Dhaliwal met with the Union agriculture minister at the national conference of state agricultural and horticulture ministers in Bengaluru, where he also demanded financial relief for the farmers of the state.

Updated on: 16 July, 2022 1:48 PM IST By: Sandeep Kr Tiwari
He demanded a financial package for border-area farmers, as well as money for water conservation and deploying cutting-edge equipment to defend crops from insect infestations.

Kuldeep Singh Dhaliwal, Agriculture minister of Punjab wrote a letter to the Union's agriculture minister, Narendra Singh Tomar, on Thursday to impress upon the Centre to take the growers of the state out of the debt trap, wheat-paddy cycle, and promote crop diversification in addition to fruit and vegetable farming.

He demanded a financial package for border-area farmers, as well as money for water conservation and deploying cutting-edge equipment to defend crops from insect infestations. In addition, it has been urged to permit the export of agricultural and horticultural goods to the Middle East to raise the income of the nation's farmers.

Dhaliwal met with the Union agriculture minister at the national conference of state agricultural and horticulture ministers in Bengaluru, where he also demanded financial relief for the farmers of the state.

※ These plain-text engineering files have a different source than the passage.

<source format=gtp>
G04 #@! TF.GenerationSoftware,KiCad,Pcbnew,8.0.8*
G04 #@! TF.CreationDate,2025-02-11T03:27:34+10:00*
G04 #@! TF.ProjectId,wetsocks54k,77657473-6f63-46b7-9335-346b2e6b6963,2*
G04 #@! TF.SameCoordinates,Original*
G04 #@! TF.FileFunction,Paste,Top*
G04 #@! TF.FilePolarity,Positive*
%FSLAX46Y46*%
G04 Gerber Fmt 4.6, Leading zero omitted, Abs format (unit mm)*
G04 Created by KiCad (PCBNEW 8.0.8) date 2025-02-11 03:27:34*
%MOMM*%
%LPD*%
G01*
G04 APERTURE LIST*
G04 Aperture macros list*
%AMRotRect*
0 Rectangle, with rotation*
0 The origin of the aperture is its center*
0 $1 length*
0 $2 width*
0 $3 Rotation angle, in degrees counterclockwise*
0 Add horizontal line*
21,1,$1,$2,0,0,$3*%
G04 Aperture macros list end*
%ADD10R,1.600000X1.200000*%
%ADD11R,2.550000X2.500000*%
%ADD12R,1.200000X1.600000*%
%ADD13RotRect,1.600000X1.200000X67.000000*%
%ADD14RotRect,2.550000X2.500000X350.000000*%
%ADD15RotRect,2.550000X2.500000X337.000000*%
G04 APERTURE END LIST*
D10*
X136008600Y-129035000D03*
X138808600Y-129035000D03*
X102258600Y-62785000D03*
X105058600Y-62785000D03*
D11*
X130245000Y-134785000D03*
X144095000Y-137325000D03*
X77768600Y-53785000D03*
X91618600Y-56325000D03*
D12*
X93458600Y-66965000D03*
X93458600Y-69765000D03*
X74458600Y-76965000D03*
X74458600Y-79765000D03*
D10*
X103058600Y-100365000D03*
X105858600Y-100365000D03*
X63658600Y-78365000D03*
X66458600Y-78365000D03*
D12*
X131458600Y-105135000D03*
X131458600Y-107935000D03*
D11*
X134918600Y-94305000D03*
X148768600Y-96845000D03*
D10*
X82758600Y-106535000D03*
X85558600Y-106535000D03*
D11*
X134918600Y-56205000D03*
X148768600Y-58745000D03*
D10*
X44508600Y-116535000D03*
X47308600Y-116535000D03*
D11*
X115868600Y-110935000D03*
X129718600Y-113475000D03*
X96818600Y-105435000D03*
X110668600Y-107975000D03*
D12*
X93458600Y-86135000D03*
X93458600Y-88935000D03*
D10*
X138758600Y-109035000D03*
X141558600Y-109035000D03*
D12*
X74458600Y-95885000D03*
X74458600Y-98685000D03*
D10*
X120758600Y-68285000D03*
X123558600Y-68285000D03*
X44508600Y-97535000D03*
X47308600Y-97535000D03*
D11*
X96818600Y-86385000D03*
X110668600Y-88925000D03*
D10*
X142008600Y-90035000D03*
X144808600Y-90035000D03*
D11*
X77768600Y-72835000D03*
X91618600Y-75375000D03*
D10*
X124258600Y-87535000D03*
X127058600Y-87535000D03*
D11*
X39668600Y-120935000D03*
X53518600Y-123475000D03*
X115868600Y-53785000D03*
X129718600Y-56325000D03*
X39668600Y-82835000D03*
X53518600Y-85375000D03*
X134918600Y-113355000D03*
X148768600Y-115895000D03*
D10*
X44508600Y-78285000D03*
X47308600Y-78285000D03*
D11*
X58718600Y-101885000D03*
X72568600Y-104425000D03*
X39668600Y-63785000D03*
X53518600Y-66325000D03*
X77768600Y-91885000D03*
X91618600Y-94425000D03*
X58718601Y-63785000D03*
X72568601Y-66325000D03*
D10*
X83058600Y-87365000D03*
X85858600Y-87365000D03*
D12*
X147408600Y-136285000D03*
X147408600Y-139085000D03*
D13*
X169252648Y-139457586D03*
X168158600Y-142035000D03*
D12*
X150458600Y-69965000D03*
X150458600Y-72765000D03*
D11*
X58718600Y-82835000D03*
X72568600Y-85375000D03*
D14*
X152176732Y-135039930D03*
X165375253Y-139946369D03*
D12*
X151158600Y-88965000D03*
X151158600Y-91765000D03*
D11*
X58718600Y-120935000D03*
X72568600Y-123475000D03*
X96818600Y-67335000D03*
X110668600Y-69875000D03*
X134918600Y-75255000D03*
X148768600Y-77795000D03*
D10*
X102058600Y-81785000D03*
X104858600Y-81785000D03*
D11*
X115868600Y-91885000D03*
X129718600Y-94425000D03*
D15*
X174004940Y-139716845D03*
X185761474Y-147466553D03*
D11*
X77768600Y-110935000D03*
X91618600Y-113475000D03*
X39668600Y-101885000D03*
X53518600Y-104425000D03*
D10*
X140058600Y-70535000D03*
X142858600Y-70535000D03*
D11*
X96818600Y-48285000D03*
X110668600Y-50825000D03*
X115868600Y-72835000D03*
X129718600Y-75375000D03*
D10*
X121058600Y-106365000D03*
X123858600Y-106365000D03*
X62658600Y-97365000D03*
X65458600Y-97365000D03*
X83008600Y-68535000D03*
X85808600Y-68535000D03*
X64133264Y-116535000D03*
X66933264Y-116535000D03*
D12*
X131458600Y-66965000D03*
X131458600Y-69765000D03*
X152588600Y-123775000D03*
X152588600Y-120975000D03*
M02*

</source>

The minister has written that an average farmer feels he is in a debt trap. Being a border state, Pakistan is always looking for methods to undermine Punjab by promoting militancy and drug use among the province's substantial farming population. Therefore, the minister said in his letter, that it is proposed that the state be allocated a debt waiver fund as a one-time measure.

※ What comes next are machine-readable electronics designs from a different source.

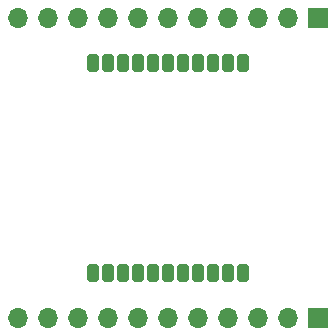
<source format=gbr>
%TF.GenerationSoftware,KiCad,Pcbnew,8.0.6*%
%TF.CreationDate,2024-12-12T11:47:33+01:00*%
%TF.ProjectId,htctboard,68746374-626f-4617-9264-2e6b69636164,rev?*%
%TF.SameCoordinates,Original*%
%TF.FileFunction,Soldermask,Top*%
%TF.FilePolarity,Negative*%
%FSLAX46Y46*%
G04 Gerber Fmt 4.6, Leading zero omitted, Abs format (unit mm)*
G04 Created by KiCad (PCBNEW 8.0.6) date 2024-12-12 11:47:33*
%MOMM*%
%LPD*%
G01*
G04 APERTURE LIST*
G04 Aperture macros list*
%AMRoundRect*
0 Rectangle with rounded corners*
0 $1 Rounding radius*
0 $2 $3 $4 $5 $6 $7 $8 $9 X,Y pos of 4 corners*
0 Add a 4 corners polygon primitive as box body*
4,1,4,$2,$3,$4,$5,$6,$7,$8,$9,$2,$3,0*
0 Add four circle primitives for the rounded corners*
1,1,$1+$1,$2,$3*
1,1,$1+$1,$4,$5*
1,1,$1+$1,$6,$7*
1,1,$1+$1,$8,$9*
0 Add four rect primitives between the rounded corners*
20,1,$1+$1,$2,$3,$4,$5,0*
20,1,$1+$1,$4,$5,$6,$7,0*
20,1,$1+$1,$6,$7,$8,$9,0*
20,1,$1+$1,$8,$9,$2,$3,0*%
G04 Aperture macros list end*
%ADD10RoundRect,0.250000X-0.250000X-0.500000X0.250000X-0.500000X0.250000X0.500000X-0.250000X0.500000X0*%
%ADD11R,1.700000X1.700000*%
%ADD12O,1.700000X1.700000*%
G04 APERTURE END LIST*
D10*
%TO.C,U1*%
X135890000Y-72390000D03*
X137160000Y-72390000D03*
X138430000Y-72390000D03*
X139700000Y-72390000D03*
X140970000Y-72390000D03*
X142240000Y-72390000D03*
X143510000Y-72390000D03*
X144780000Y-72390000D03*
X146050000Y-72390000D03*
X147320000Y-72390000D03*
X148590000Y-72390000D03*
X135890000Y-90170000D03*
X137160000Y-90170000D03*
X138430000Y-90170000D03*
X139700000Y-90170000D03*
X140970000Y-90170000D03*
X142240000Y-90170000D03*
X143510000Y-90170000D03*
X144780000Y-90170000D03*
X146050000Y-90170000D03*
X147320000Y-90170000D03*
X148590000Y-90170000D03*
%TD*%
D11*
%TO.C,J2*%
X154940000Y-93980000D03*
D12*
X152400000Y-93980000D03*
X149860000Y-93980000D03*
X147320000Y-93980000D03*
X144780000Y-93980000D03*
X142240000Y-93980000D03*
X139700000Y-93980000D03*
X137160000Y-93980000D03*
X134620000Y-93980000D03*
X132080000Y-93980000D03*
X129540000Y-93980000D03*
%TD*%
D11*
%TO.C,J1*%
X154940000Y-68580000D03*
D12*
X152400000Y-68580000D03*
X149860000Y-68580000D03*
X147320000Y-68580000D03*
X144780000Y-68580000D03*
X142240000Y-68580000D03*
X139700000Y-68580000D03*
X137160000Y-68580000D03*
X134620000Y-68580000D03*
X132080000Y-68580000D03*
X129540000Y-68580000D03*
%TD*%
M02*

</source>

The letter also demanded compensation for the unfavorable circumstances placed on the 14,000 farmers who have the land in the 150-foot-wide, 425-kilometer-long strip across the barrier from the international border.

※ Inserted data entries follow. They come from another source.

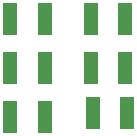
<source format=gtp>
G04 Layer_Color=7318015*
%FSLAX24Y24*%
%MOIN*%
G70*
G01*
G75*
%ADD10R,0.0472X0.1063*%
D10*
X18484Y19449D02*
D03*
X19626D02*
D03*
X19705Y16299D02*
D03*
X18563D02*
D03*
X18484Y17795D02*
D03*
X19626D02*
D03*
X15807Y19449D02*
D03*
X16949D02*
D03*
X15807Y17795D02*
D03*
X16949D02*
D03*
X15807Y16181D02*
D03*
X16949D02*
D03*
M02*

</source>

They are only permitted to work from 10 am to 4 pm and can only raise crops three feet. Dhaliwal recommended compensating them with Rs 15,000 per acre every year. In the last four decades of shortage, Punjab has given food grains, wheat, and rice to the nation. The soil produced over thousands of years has been deprived of its rich nutrients and the underground aquifers have got depleted to alarming levels.

In 15 to 20 years, the State won't have any water available for use. As part of its moral obligation, the Government of India (GoI) should establish a sufficient corpus to support the state's farmers in switching to high-value, water-efficient crops during the next ten years, such as cotton, pulses, fruits, vegetables, sugarcane, and oilseeds.

The corpus should have 2 components - one to hand hold the farmer to come out of the Paddy-Wheat cycle and the second to upgrade the level of research in Punjab Agriculture University, Ludhiana. Since there are only around 15 days between paddy harvest and wheat sowing, burning paddy stubble is more of a necessity than a farmer's habit. For a farmer to mechanically integrate the stubble with agricultural machinery, he has to be paid Rs. 2500 per acre. For 75 lac acre under Paddy, GoI is requested to give Rs.1125 crore annually for the purpose to the state.